> [Extract]
# # # #

3

I've a Delphi 6 program (single byte characters) which sorts strings in a TStringList by the default case-insensitive AnsiCompareText function, which in turn calls the CompareStringA function in Windows kernel32.dll. (Regional settings are Hungarian.)

I'd like to do the same sorting in a PostgreSQL database, on a Kubuntu (linux-image-3.2.0-65-generic-pae, on 32 bit x86, KDE 4.8.5) system. It is created by

  CREATE DATABASE <...>
  WITH OWNER = postgres
       ENCODING = 'UTF8'
       TABLESPACE = pg_default
       LC_COLLATE = 'hu_HU.UTF-8'
       LC_CTYPE = 'hu_HU.UTF-8'
       CONNECTION LIMIT = -1;

If I sort by C or POSIX, the accented characters are not sorted into their alphabetic order. If I sort by the default collation, spaces and some special characters are ignored. This is a problem when these occur at the beginning of the string. (Specifying the collation is easy since PostgreSQL 9.1: see http://www.postgresql.org/docs/9.3/static/collation.html.)

# # # #

> [Information given]

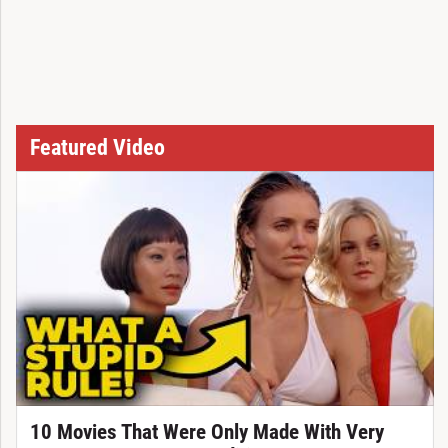
Featured Video
10 Movies That Were Only Made With Very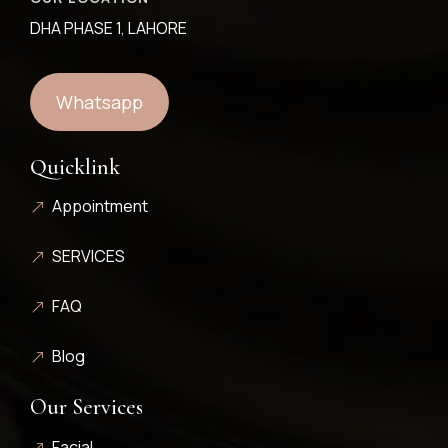
DHA PHASE 1, LAHORE
Whatsapp
Quicklink
Appointment
SERVICES
FAQ
Blog
Our Services
Facial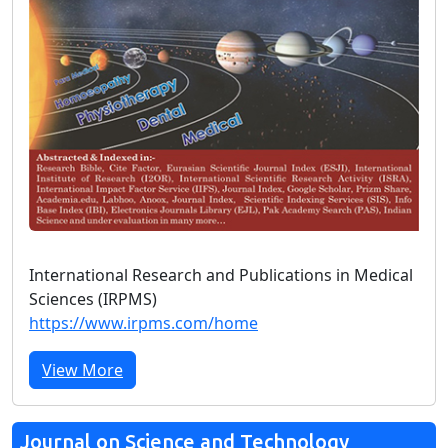
International Research and Publications in Medical
Sciences (IRPMS)
https://www.irpms.com/home
View More
Journal on Science and Technology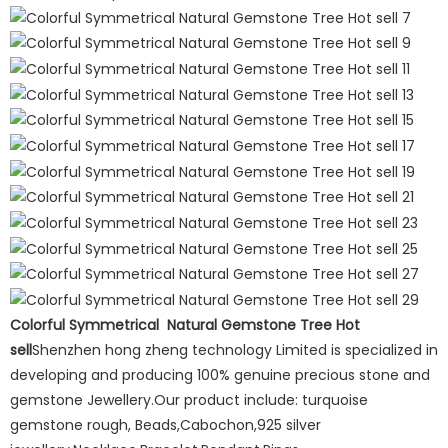
Colorful Symmetrical Natural Gemstone Tree Hot
sell
Shenzhen hong zheng technology Limited is specialized in
developing and producing 100% genuine precious stone and
gemstone Jewellery.Our product include: turquoise
gemstone rough, Beads,Cabochon,925 silver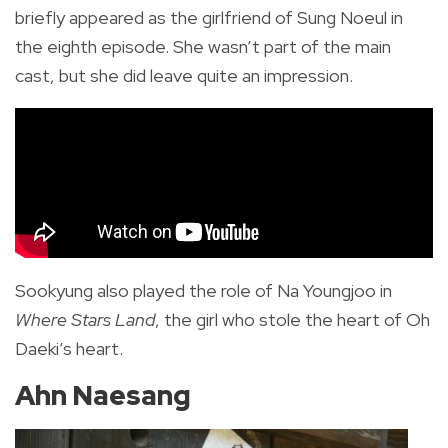
briefly appeared as the girlfriend of Sung Noeul in
the eighth episode. She wasn’t part of the main
cast, but she did leave quite an impression.
Sookyung also played the role of Na Youngjoo in
Where Stars Land
, the girl who stole the heart of Oh
Daeki’s heart.
Ahn Naesang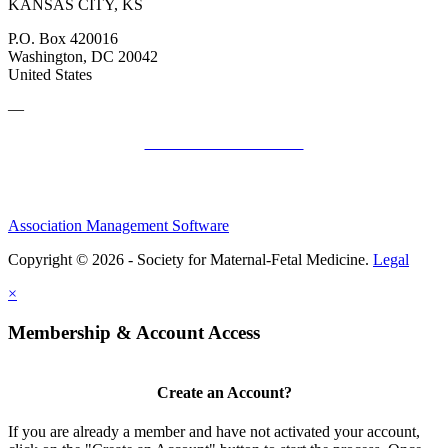
KANSAS CITY, KS
P.O. Box 420016
Washington, DC 20042
United States
—
SMFM Code of Conduct
Association Management Software
Copyright © 2026 - Society for Maternal-Fetal Medicine.
Legal
×
Membership & Account Access
Create an Account?
If you are already a member and have not activated your account,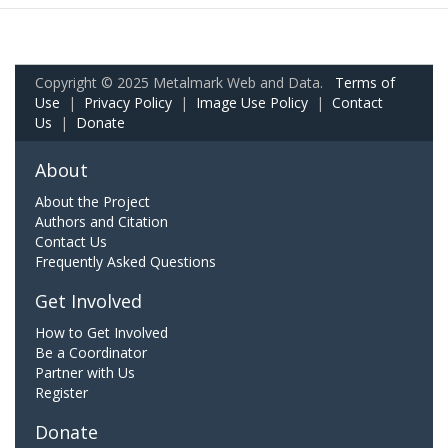
Copyright © 2025 Metalmark Web and Data.
Terms of
Use
|
Privacy Policy
|
Image Use Policy
|
Contact
Us
|
Donate
About
About the Project
Authors and Citation
Contact Us
Frequently Asked Questions
Get Involved
How to Get Involved
Be a Coordinator
Partner with Us
Register
Donate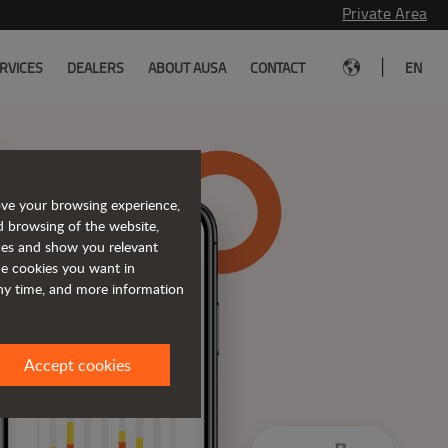
Private Area
|
RVICES
DEALERS
ABOUT AUSA
CONTACT
EN
ove your browsing experience,
d browsing of the website,
ices and show you relevant
the cookies you want in
any time, and more information
Accept cookies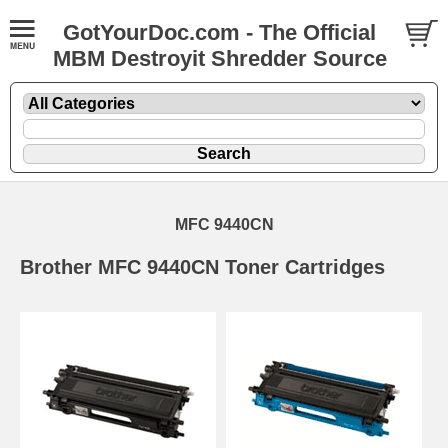
GotYourDoc.com - The Official
MBM Destroyit Shredder Source
MFC 9440CN
Brother MFC 9440CN Toner Cartridges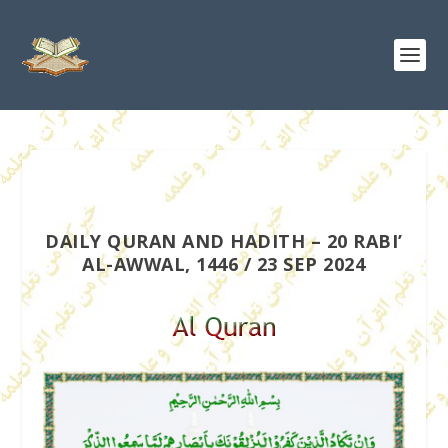
DAILY QURAN AND HADITH – 20 RABI’
AL-AWWAL, 1446 / 23 SEP 2024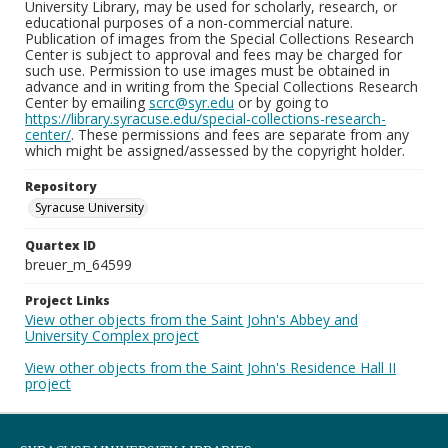
University Library, may be used for scholarly, research, or
educational purposes of a non-commercial nature.
Publication of images from the Special Collections Research
Center is subject to approval and fees may be charged for
such use. Permission to use images must be obtained in
advance and in writing from the Special Collections Research
Center by emailing
scrc@syr.edu
or by going to
https://library.syracuse.edu/special-collections-research-
center/
. These permissions and fees are separate from any
which might be assigned/assessed by the copyright holder.
Repository
Syracuse University
Quartex ID
breuer_m_64599
Project Links
View other objects from the Saint John's Abbey and
University Complex project
View other objects from the Saint John's Residence Hall II
project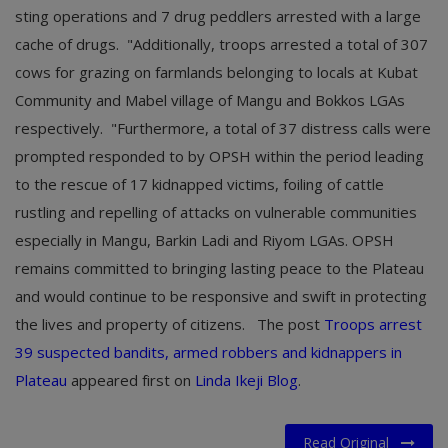
sting operations and 7 drug peddlers arrested with a large
cache of drugs. "Additionally, troops arrested a total of 307
cows for grazing on farmlands belonging to locals at Kubat
Community and Mabel village of Mangu and Bokkos LGAs
respectively. "Furthermore, a total of 37 distress calls were
prompted responded to by OPSH within the period leading
to the rescue of 17 kidnapped victims, foiling of cattle
rustling and repelling of attacks on vulnerable communities
especially in Mangu, Barkin Ladi and Riyom LGAs. OPSH
remains committed to bringing lasting peace to the Plateau
and would continue to be responsive and swift in protecting
the lives and property of citizens.
The post
Troops arrest
39 suspected bandits, armed robbers and kidnappers in
Plateau
appeared first on
Linda Ikeji Blog
.
Read Original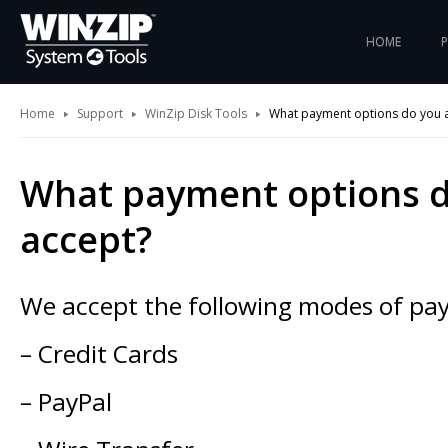
HOME
Home
Support
WinZip Disk Tools
What payment options do you 
What payment options 
accept?
We accept the following modes of pa
– Credit Cards
– PayPal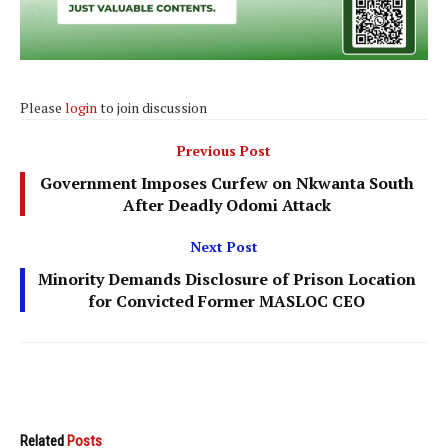
Please
login
to join discussion
Previous Post
Government Imposes Curfew on Nkwanta South
After Deadly Odomi Attack
Next Post
Minority Demands Disclosure of Prison Location
for Convicted Former MASLOC CEO
Related
Posts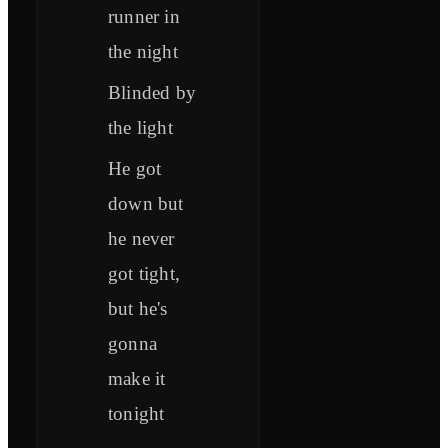
runner in
the night
Blinded by
the light
He got
down but
he never
got tight,
but he's
gonna
make it
tonight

# # # #

> [Task objective] In the forum post on string sorting, which options does the CREATE DATABASE statement set, and what value does it give each? The data has no connection to the forum post on string sorting.

> [Answer box]
- OWNER = postgres
- ENCODING = 'UTF8'
- TABLESPACE = pg_default
- LC_COLLATE = 'hu_HU.UTF-8'
- LC_CTYPE = 'hu_HU.UTF-8'
- CONNECTION LIMIT = -1